A Kiwi teen has seen miraculous results with a new drug designed to help people living with cystic fibrosis.
Bella Powell, 17, has spent much of her life in hospital, and when she was just 15 she was told she only had two years left to live.
Cystic fibrosis affects the cells that produce mucus. They then plug up the tubes and passageways which puts massive amounts of pressure on the lungs, eventually wearing them out.
Powell started taking Trikafta, a drug that's in limited use in New Zealand, and says her breathing had cleared in six hours after taking her first pill.
She takes three pills a day, two in the morning and one at night. Two weeks ago before she started taking them, she could barely walk. But now she says she feels great.
"[It's] more than a miracle. If there's a word that's bigger than a miracle, it's that."
But Trikafta costs $469,000 a year. It's owned by American company Vertex, which sets the price and it isn't subsidised by Government drug-buyer Pharmac.
She also only has a three-month supply.
"You get something like this and everything is just better. And then every week you finish a box and you're like, only a few more weeks of this."
Since cystic fibrosis is destroying Powell's lungs, she needs a lung transplant. But that might not work and it's risky - she could die on the waiting list or on the operating table.

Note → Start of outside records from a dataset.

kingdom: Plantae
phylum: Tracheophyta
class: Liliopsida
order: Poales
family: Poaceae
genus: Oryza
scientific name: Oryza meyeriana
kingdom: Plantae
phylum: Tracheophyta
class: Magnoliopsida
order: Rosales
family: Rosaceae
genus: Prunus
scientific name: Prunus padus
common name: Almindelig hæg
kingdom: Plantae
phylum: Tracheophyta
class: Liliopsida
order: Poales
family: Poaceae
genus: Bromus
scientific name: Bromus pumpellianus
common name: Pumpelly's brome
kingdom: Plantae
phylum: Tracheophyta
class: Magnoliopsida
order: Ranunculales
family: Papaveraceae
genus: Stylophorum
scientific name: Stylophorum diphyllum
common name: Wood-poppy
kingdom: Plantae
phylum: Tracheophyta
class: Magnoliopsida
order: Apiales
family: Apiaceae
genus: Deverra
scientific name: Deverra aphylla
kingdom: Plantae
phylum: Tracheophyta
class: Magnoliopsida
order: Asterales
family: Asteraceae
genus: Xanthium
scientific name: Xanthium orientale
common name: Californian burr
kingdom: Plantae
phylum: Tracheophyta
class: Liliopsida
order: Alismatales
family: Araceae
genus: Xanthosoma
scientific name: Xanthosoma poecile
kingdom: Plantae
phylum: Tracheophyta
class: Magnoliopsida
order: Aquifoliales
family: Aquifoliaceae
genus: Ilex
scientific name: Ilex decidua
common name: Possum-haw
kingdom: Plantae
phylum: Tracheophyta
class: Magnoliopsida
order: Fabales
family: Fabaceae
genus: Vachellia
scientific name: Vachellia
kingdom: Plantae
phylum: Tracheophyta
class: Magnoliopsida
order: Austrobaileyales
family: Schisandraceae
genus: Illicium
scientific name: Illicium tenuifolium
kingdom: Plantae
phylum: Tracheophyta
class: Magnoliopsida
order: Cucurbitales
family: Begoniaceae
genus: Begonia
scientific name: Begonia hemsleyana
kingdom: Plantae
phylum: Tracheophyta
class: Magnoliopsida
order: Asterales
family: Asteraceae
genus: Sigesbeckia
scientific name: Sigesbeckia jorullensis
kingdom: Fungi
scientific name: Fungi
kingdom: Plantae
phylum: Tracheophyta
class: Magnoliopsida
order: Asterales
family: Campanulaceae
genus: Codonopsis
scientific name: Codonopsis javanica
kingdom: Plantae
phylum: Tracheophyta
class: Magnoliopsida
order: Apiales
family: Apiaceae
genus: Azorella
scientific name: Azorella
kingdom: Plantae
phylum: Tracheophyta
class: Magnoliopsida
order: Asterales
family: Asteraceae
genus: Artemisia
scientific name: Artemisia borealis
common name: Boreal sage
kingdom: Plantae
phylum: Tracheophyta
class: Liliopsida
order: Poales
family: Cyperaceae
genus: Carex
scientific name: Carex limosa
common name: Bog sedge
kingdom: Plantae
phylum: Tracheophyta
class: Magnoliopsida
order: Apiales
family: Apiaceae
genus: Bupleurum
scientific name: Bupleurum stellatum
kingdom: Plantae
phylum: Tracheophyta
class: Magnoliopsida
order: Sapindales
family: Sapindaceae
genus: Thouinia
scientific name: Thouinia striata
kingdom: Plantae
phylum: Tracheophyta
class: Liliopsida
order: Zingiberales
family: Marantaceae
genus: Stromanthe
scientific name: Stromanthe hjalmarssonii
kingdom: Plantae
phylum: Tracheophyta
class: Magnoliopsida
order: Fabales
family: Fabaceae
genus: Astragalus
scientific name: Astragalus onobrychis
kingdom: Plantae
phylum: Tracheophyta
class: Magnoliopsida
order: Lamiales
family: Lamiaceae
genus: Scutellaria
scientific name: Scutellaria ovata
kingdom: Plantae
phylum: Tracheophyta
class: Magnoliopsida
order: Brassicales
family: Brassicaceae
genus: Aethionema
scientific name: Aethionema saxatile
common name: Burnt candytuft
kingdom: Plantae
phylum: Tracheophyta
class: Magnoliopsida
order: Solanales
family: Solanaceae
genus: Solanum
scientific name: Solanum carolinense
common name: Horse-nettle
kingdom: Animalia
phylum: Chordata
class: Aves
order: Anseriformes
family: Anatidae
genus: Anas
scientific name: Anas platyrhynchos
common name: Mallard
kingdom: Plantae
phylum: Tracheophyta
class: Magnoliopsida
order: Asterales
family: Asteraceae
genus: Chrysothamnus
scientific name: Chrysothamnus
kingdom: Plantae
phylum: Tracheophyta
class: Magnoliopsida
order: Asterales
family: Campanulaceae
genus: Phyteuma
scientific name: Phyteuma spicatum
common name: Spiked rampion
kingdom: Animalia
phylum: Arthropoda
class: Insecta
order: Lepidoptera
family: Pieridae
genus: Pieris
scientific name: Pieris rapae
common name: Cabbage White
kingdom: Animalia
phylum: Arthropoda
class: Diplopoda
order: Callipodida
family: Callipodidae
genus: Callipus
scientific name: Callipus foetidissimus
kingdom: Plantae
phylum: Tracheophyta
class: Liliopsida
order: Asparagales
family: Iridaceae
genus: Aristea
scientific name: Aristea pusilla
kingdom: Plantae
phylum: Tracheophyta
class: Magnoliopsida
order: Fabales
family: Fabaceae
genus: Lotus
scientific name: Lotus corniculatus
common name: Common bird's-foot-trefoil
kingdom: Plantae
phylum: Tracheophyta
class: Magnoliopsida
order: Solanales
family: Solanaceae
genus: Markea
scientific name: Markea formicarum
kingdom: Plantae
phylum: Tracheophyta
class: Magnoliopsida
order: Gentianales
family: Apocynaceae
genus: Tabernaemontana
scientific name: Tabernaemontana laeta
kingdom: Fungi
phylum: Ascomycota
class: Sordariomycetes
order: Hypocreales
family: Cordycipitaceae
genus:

Living with her condition is like "having a pound of weights on your chest", she says.
"Your ribs can't move, you can't get enough air in. Your body is always sore.
"You can't explain it unless you have it. It would be like you breathing through one of those one teeny tiny straws all day."
She adds she can't do what every other 17-year-old does.
"That's really hard. When you just want to walk with your friends to class. The really small things. And you can't do that."
Medical researcher and cystic fibrosis expert Sir Bob Elliott has tried to help Powell for much of her life.
"I felt I just couldn't let Bella die knowing there was a drug out there that could help her."
Knowing that Trikafta might be able to save her, he paid for her three-month supply which cost about $100,000.
"I'm not in life to make money. I'm here to help people with the disease."
Elliott made a medical breakthrough in the 1970s with the 'heel prick test' that identifies cystic fibrosis at birth. He spent many years trying to find a cure, but couldn't.
He says Trikafta is a "miracle drug".
"I've been treating cystic fibrosis most of my professional life. This is what we've been waiting for and it works."
He says supplier Vertex charges too much for the drug. A price that is, in his opinion, morally wrong.
"I think it's cruel actually, and unethical."
While he believes the price needs to be dropped, he's also calling on Pharmac to get involved and do a deal immediately.
"Get on with it, start negotiating with Vertex for supplies of this drug at a reduced cost."
Elliott was knighted at his home a week ago because he's dying of cancer and was too sick to travel.
"I'm not well. I'm 86. And I have a terminal illness. I won't be around all that much longer."
After dedicating his career to helping New Zealanders survive cystic fibrosis, he's suddenly so close to seeing a cure available here.
"It would be nice. It would complete a life's work, actually. To see this through to being no longer a fatal disease… That would please me no end."
There are 503 people with cystic fibrosis in New Zealand and nearly all of them want Trikafta. But it would cost $236 million a year, which is why a deal needs to be done with Vertex to push that down.
Vertex said its goal is to continue working with stakeholders in New Zealand, and Pharmac said it hasn't had an application from Vertex to fund Trikafta.
Health Minister Chris Hipkins says it isn't for politicians to "second guess" those clinical decisions.